- _PROMPT_
Rewrite every line of the items below as a Markdown table with two columns, "No." and "Text". Number the rows in order and skip any blank lines.
--- Start RECORD SET ---
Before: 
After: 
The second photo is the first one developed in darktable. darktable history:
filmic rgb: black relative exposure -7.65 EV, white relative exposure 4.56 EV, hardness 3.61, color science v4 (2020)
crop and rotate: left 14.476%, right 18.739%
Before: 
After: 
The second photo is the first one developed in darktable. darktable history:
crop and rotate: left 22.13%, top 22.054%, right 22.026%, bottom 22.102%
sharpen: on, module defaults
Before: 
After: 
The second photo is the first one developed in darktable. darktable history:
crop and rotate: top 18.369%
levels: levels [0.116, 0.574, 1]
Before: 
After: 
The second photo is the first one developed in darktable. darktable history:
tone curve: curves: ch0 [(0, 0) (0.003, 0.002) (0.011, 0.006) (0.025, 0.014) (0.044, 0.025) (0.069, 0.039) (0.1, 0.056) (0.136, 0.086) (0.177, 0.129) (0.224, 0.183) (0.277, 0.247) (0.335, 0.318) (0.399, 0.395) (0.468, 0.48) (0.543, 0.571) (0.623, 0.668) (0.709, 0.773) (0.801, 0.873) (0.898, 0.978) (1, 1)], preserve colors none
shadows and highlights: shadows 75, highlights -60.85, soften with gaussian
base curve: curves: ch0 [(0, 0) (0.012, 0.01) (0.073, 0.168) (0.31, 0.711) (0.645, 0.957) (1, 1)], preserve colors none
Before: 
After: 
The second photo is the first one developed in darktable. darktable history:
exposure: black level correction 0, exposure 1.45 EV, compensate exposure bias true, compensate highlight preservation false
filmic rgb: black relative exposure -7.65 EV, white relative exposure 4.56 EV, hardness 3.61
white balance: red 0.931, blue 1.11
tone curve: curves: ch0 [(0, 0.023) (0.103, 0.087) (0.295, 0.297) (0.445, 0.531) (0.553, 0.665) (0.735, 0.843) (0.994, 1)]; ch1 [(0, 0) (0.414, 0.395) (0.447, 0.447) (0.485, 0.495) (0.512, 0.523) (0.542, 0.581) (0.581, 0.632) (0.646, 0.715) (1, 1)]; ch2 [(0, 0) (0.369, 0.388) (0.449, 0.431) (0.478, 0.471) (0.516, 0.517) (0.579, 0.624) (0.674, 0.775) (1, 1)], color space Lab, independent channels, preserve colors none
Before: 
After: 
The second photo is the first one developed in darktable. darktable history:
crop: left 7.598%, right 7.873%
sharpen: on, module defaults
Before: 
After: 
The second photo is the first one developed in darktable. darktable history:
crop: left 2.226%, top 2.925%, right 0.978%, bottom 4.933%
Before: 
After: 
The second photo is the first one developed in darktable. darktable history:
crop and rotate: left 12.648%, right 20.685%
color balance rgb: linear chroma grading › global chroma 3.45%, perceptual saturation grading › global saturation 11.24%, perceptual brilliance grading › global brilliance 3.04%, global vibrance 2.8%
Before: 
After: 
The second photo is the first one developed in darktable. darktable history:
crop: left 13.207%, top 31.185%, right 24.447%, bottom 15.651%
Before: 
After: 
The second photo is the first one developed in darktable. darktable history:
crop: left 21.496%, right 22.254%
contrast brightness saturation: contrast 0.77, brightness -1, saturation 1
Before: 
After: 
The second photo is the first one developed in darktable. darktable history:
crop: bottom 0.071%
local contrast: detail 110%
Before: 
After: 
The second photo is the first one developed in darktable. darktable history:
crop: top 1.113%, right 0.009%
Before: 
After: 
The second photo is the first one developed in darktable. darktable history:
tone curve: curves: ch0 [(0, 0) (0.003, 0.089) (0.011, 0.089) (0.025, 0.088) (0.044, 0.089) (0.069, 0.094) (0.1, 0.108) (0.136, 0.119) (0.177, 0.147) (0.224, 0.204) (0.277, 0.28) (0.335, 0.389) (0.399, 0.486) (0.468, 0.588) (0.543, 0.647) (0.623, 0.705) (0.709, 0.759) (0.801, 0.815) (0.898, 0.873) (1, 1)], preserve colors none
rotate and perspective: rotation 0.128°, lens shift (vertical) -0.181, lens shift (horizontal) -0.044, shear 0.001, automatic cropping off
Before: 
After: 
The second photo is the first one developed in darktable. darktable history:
--- End RECORD SET ---
- _EXERCISE RESPONSE_
| No. | Text |
|---|---|
| 1 | Before:  |
| 2 | After:  |
| 3 | The second photo is the first one developed in darktable. darktable history: |
| 4 | filmic rgb: black relative exposure -7.65 EV, white relative exposure 4.56 EV, hardness 3.61, color science v4 (2020) |
| 5 | crop and rotate: left 14.476%, right 18.739% |
| 6 | Before:  |
| 7 | After:  |
| 8 | The second photo is the first one developed in darktable. darktable history: |
| 9 | crop and rotate: left 22.13%, top 22.054%, right 22.026%, bottom 22.102% |
| 10 | sharpen: on, module defaults |
| 11 | Before:  |
| 12 | After:  |
| 13 | The second photo is the first one developed in darktable. darktable history: |
| 14 | crop and rotate: top 18.369% |
| 15 | levels: levels [0.116, 0.574, 1] |
| 16 | Before:  |
| 17 | After:  |
| 18 | The second photo is the first one developed in darktable. darktable history: |
| 19 | tone curve: curves: ch0 [(0, 0) (0.003, 0.002) (0.011, 0.006) (0.025, 0.014) (0.044, 0.025) (0.069, 0.039) (0.1, 0.056) (0.136, 0.086) (0.177, 0.129) (0.224, 0.183) (0.277, 0.247) (0.335, 0.318) (0.399, 0.395) (0.468, 0.48) (0.543, 0.571) (0.623, 0.668) (0.709, 0.773) (0.801, 0.873) (0.898, 0.978) (1, 1)], preserve colors none |
| 20 | shadows and highlights: shadows 75, highlights -60.85, soften with gaussian |
| 21 | base curve: curves: ch0 [(0, 0) (0.012, 0.01) (0.073, 0.168) (0.31, 0.711) (0.645, 0.957) (1, 1)], preserve colors none |
| 22 | Before:  |
| 23 | After:  |
| 24 | The second photo is the first one developed in darktable. darktable history: |
| 25 | exposure: black level correction 0, exposure 1.45 EV, compensate exposure bias true, compensate highlight preservation false |
| 26 | filmic rgb: black relative exposure -7.65 EV, white relative exposure 4.56 EV, hardness 3.61 |
| 27 | white balance: red 0.931, blue 1.11 |
| 28 | tone curve: curves: ch0 [(0, 0.023) (0.103, 0.087) (0.295, 0.297) (0.445, 0.531) (0.553, 0.665) (0.735, 0.843) (0.994, 1)]; ch1 [(0, 0) (0.414, 0.395) (0.447, 0.447) (0.485, 0.495) (0.512, 0.523) (0.542, 0.581) (0.581, 0.632) (0.646, 0.715) (1, 1)]; ch2 [(0, 0) (0.369, 0.388) (0.449, 0.431) (0.478, 0.471) (0.516, 0.517) (0.579, 0.624) (0.674, 0.775) (1, 1)], color space Lab, independent channels, preserve colors none |
| 29 | Before:  |
| 30 | After:  |
| 31 | The second photo is the first one developed in darktable. darktable history: |
| 32 | crop: left 7.598%, right 7.873% |
| 33 | sharpen: on, module defaults |
| 34 | Before:  |
| 35 | After:  |
| 36 | The second photo is the first one developed in darktable. darktable history: |
| 37 | crop: left 2.226%, top 2.925%, right 0.978%, bottom 4.933% |
| 38 | Before:  |
| 39 | After:  |
| 40 | The second photo is the first one developed in darktable. darktable history: |
| 41 | crop and rotate: left 12.648%, right 20.685% |
| 42 | color balance rgb: linear chroma grading › global chroma 3.45%, perceptual saturation grading › global saturation 11.24%, perceptual brilliance grading › global brilliance 3.04%, global vibrance 2.8% |
| 43 | Before:  |
| 44 | After:  |
| 45 | The second photo is the first one developed in darktable. darktable history: |
| 46 | crop: left 13.207%, top 31.185%, right 24.447%, bottom 15.651% |
| 47 | Before:  |
| 48 | After:  |
| 49 | The second photo is the first one developed in darktable. darktable history: |
| 50 | crop: left 21.496%, right 22.254% |
| 51 | contrast brightness saturation: contrast 0.77, brightness -1, saturation 1 |
| 52 | Before:  |
| 53 | After:  |
| 54 | The second photo is the first one developed in darktable. darktable history: |
| 55 | crop: bottom 0.071% |
| 56 | local contrast: detail 110% |
| 57 | Before:  |
| 58 | After:  |
| 59 | The second photo is the first one developed in darktable. darktable history: |
| 60 | crop: top 1.113%, right 0.009% |
| 61 | Before:  |
| 62 | After:  |
| 63 | The second photo is the first one developed in darktable. darktable history: |
| 64 | tone curve: curves: ch0 [(0, 0) (0.003, 0.089) (0.011, 0.089) (0.025, 0.088) (0.044, 0.089) (0.069, 0.094) (0.1, 0.108) (0.136, 0.119) (0.177, 0.147) (0.224, 0.204) (0.277, 0.28) (0.335, 0.389) (0.399, 0.486) (0.468, 0.588) (0.543, 0.647) (0.623, 0.705) (0.709, 0.759) (0.801, 0.815) (0.898, 0.873) (1, 1)], preserve colors none |
| 65 | rotate and perspective: rotation 0.128°, lens shift (vertical) -0.181, lens shift (horizontal) -0.044, shear 0.001, automatic cropping off |
| 66 | Before:  |
| 67 | After:  |
| 68 | The second photo is the first one developed in darktable. darktable history: |